*EXERCISE DETAILS*: Count the lines in the rows below that contain the string "label", with case counting, and give only the number.

-- Start of EXERCISE MATERIAL --

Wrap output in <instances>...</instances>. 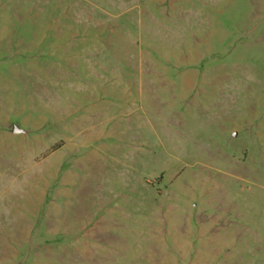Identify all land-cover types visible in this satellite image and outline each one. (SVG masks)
Here are the masks:
<instances>
[{
  "label": "rangeland",
  "instance_id": "rangeland-1",
  "mask_svg": "<svg viewBox=\"0 0 264 264\" xmlns=\"http://www.w3.org/2000/svg\"><path fill=\"white\" fill-rule=\"evenodd\" d=\"M0 264H264V0H0Z\"/></svg>",
  "mask_w": 264,
  "mask_h": 264
},
{
  "label": "water",
  "instance_id": "water-1",
  "mask_svg": "<svg viewBox=\"0 0 264 264\" xmlns=\"http://www.w3.org/2000/svg\"><path fill=\"white\" fill-rule=\"evenodd\" d=\"M16 132H20V130L18 128H16Z\"/></svg>",
  "mask_w": 264,
  "mask_h": 264
}]
</instances>
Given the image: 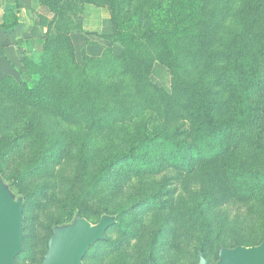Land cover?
<instances>
[{
    "label": "rangeland",
    "instance_id": "1",
    "mask_svg": "<svg viewBox=\"0 0 264 264\" xmlns=\"http://www.w3.org/2000/svg\"><path fill=\"white\" fill-rule=\"evenodd\" d=\"M20 1L19 10L13 0H0V173L24 201V250L17 264H42L54 227L78 215L92 223L104 214L117 219L90 247L85 264H147L150 255L156 264H198L202 248L216 262L223 246L264 241V5L257 4L264 0L210 1L202 20L194 11L162 19L177 31L213 35L217 4L232 6L218 29L221 95L212 91L214 74L204 84L214 131L177 135L179 143L190 144L185 151L163 144L154 131L190 123L183 52L202 43L198 35L188 37L190 43L170 41L179 48L168 56L171 67L156 60L150 70L142 68L156 86L147 89L140 69L98 75L96 67L123 55L125 37L139 25L163 30L161 18L149 11L153 0H58L61 15ZM255 10L261 20H254ZM40 17L56 22L52 33L47 24L46 31L36 27ZM19 18L21 25L1 28ZM247 26L255 31L252 40L245 37ZM72 45L90 72L57 68L60 58L62 67L69 65ZM232 50L238 51L235 63L251 75L246 87L242 71L230 70ZM43 73L48 81L41 80ZM88 81L97 90L89 96L85 88L76 101L88 111L105 109L96 124L62 112L61 88L67 92L73 82V91ZM43 97L46 103L39 105ZM146 132L151 141L127 157Z\"/></svg>",
    "mask_w": 264,
    "mask_h": 264
},
{
    "label": "trees",
    "instance_id": "2",
    "mask_svg": "<svg viewBox=\"0 0 264 264\" xmlns=\"http://www.w3.org/2000/svg\"><path fill=\"white\" fill-rule=\"evenodd\" d=\"M39 4L47 9L51 13L60 14L61 15V4L58 0H37ZM132 3L134 0H130ZM148 2V0H146ZM145 1V2H146ZM153 4L151 5L149 11L152 12V15L157 16V18L166 19L171 14H187L189 17V14L192 13V11L199 13L198 19H203L202 14L205 12V9L207 8V5L210 3V1H218V0H153ZM15 3V7L20 10L21 8V1L20 0H13ZM146 2V3H147ZM144 3V2H143ZM141 3V4H143ZM218 3V2H217ZM149 4V3H147ZM258 8L261 5H264L262 1H259ZM218 8V14H216L212 21L213 24H215L216 31L213 35H210L208 32L203 33L202 31L198 30L196 32L192 31H177V27L173 26V28H170L169 25H172V23L164 22L162 24L163 30L161 32H157L155 27L151 26L149 29H143L140 25L138 28H135V34H131L125 39L129 41L125 46V51L123 52V55H113V58L108 59V64H103L102 66L96 67V72L98 75H101L103 71L106 69H110L114 72H122L127 76L130 71H135L140 69L144 73V69L150 70L153 66L154 61L158 60L159 62L166 64L168 67L170 66V59L168 56L171 55L173 51L175 53L179 48L169 46V43L173 39H179L185 40L186 43H190L188 41H192L191 37L193 35H198L197 38L200 37V40L202 43L195 44L194 47L192 46L189 49H186L185 52H183V57L185 55L186 59L184 60L185 63L188 64V67L184 70V76L185 79L184 82H182V85L186 87V112L187 116L190 119V123L185 124H176V125H161L160 131H154L155 135L163 144H172V146H176V149L179 150H187L190 149L189 145H184L179 143L180 138L177 137L179 134H184L186 137L192 136H202L208 131H214L212 128H208V120L211 119V113L210 109L208 108V102H209V96L210 92L207 91L204 88V84L206 82V78L212 73L216 76L217 80L214 83L212 91L216 93L217 95H221L223 87H222V81L219 79L221 76V73H216V67L220 65L221 56H222V50L216 49L217 42L220 40V25L227 20H229V17L232 16V6L228 5L227 2L223 3V7L219 8V5L217 4ZM153 10V11H152ZM174 10V11H173ZM254 20H261V18L258 15V10L254 11L253 14ZM39 23L41 25L47 24L49 29L48 33H52L53 25L56 22L50 21L49 19H46L44 17H40ZM20 18L19 20H15L12 23L9 24H1V28L3 29H13L15 26L20 24ZM81 28V27H79ZM118 30V28H116ZM246 38L252 40L256 35L255 31L251 26L246 27ZM143 39V41L141 40ZM68 41L71 43V38L68 37ZM150 42V43H149ZM157 43V44H156ZM140 47L142 50V56L138 54V51H140ZM145 47V48H144ZM61 49L62 47L58 45L56 49ZM184 51V50H183ZM171 52V53H170ZM169 54V55H168ZM238 54V51L232 50L230 54V58H232V71L235 69H239V71L244 75L245 79L242 80L243 77L239 79L241 83L245 82L243 84L244 87H246L248 79L251 77L248 70H246V67H243V65L239 66L237 63H235L236 56ZM64 61L63 58H60L58 61H56V65H59L57 68L65 69V70H74V71H80L83 73V68L86 70L91 71L90 65L83 66L81 63H79L76 60L74 48L72 45V55L70 63L67 67H62V62ZM61 63V64H60ZM171 67V66H170ZM144 68V69H142ZM149 72V71H148ZM216 73V74H215ZM40 77V74H38ZM43 82L48 81V75L43 73L42 79ZM144 80L147 81L146 88L151 86L153 88L156 87L154 84L150 82V79L147 77V73H144ZM151 85H150V84ZM88 86L84 87L83 84L78 83L76 85V89L71 91V87L73 85V82L71 84L70 89L65 92L61 88V96L62 101L64 102L63 106V114L66 116H74L79 118H86V119H92L93 124H96L99 122V119L101 118V115H104L103 112L105 109L99 110L95 109L94 111H88L84 109V103L82 100L76 101V96L78 93L85 90L87 91V95L92 96L97 88L90 84L89 81L87 82ZM145 84V82H144ZM153 85V86H152ZM29 87H31L29 85ZM34 90V89H31ZM247 92V91H246ZM51 94H55V89H51ZM63 94V95H62ZM244 94V93H243ZM88 98V96H87ZM46 103V97H43L40 101L39 105H42ZM52 108H55V105H52ZM59 108V106H58ZM115 107L112 109L114 110ZM213 122H211V127L213 126ZM179 127V128H178ZM164 129L168 130V133L164 134ZM148 132L140 135L138 139L131 145L130 147V154H127V157L136 156L137 153H139L146 144V142H149L151 140H148L149 138H152L148 135ZM143 136V137H142ZM173 141V142H170ZM261 173V172H260ZM259 173V174H260ZM264 175V173L262 174ZM218 190H220L218 188ZM222 194H227L226 191H223ZM66 221L60 220L58 222V225L65 224ZM117 223V219H116ZM114 226V224L112 225ZM111 226V227H112ZM110 227V228H111ZM110 228L107 230V232L110 230ZM106 232V233H107ZM204 253L207 255V257L210 259L208 254L206 253L205 249ZM153 258V257H152ZM211 260V259H210Z\"/></svg>",
    "mask_w": 264,
    "mask_h": 264
},
{
    "label": "water",
    "instance_id": "3",
    "mask_svg": "<svg viewBox=\"0 0 264 264\" xmlns=\"http://www.w3.org/2000/svg\"><path fill=\"white\" fill-rule=\"evenodd\" d=\"M116 216L104 214L97 223L76 216L69 224L57 225L48 241L42 264H85L90 247L106 238ZM24 201L17 197L0 173V264H17L24 250ZM147 264H156L150 255ZM198 264H264V241L258 245L221 247L219 259L212 262L203 249Z\"/></svg>",
    "mask_w": 264,
    "mask_h": 264
},
{
    "label": "crops",
    "instance_id": "4",
    "mask_svg": "<svg viewBox=\"0 0 264 264\" xmlns=\"http://www.w3.org/2000/svg\"><path fill=\"white\" fill-rule=\"evenodd\" d=\"M33 1H35V2H37L38 3V8H43L40 4H39V2L37 1V0H33ZM19 25H21V24H19ZM18 26V25H17ZM16 27V26H15ZM36 27H38L39 29H41L42 31H46V29H47V27H45V25H37ZM38 36H39V34H38Z\"/></svg>",
    "mask_w": 264,
    "mask_h": 264
}]
</instances>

-- End of EXERCISE MATERIAL --

*EXERCISE RESPONSE*: 6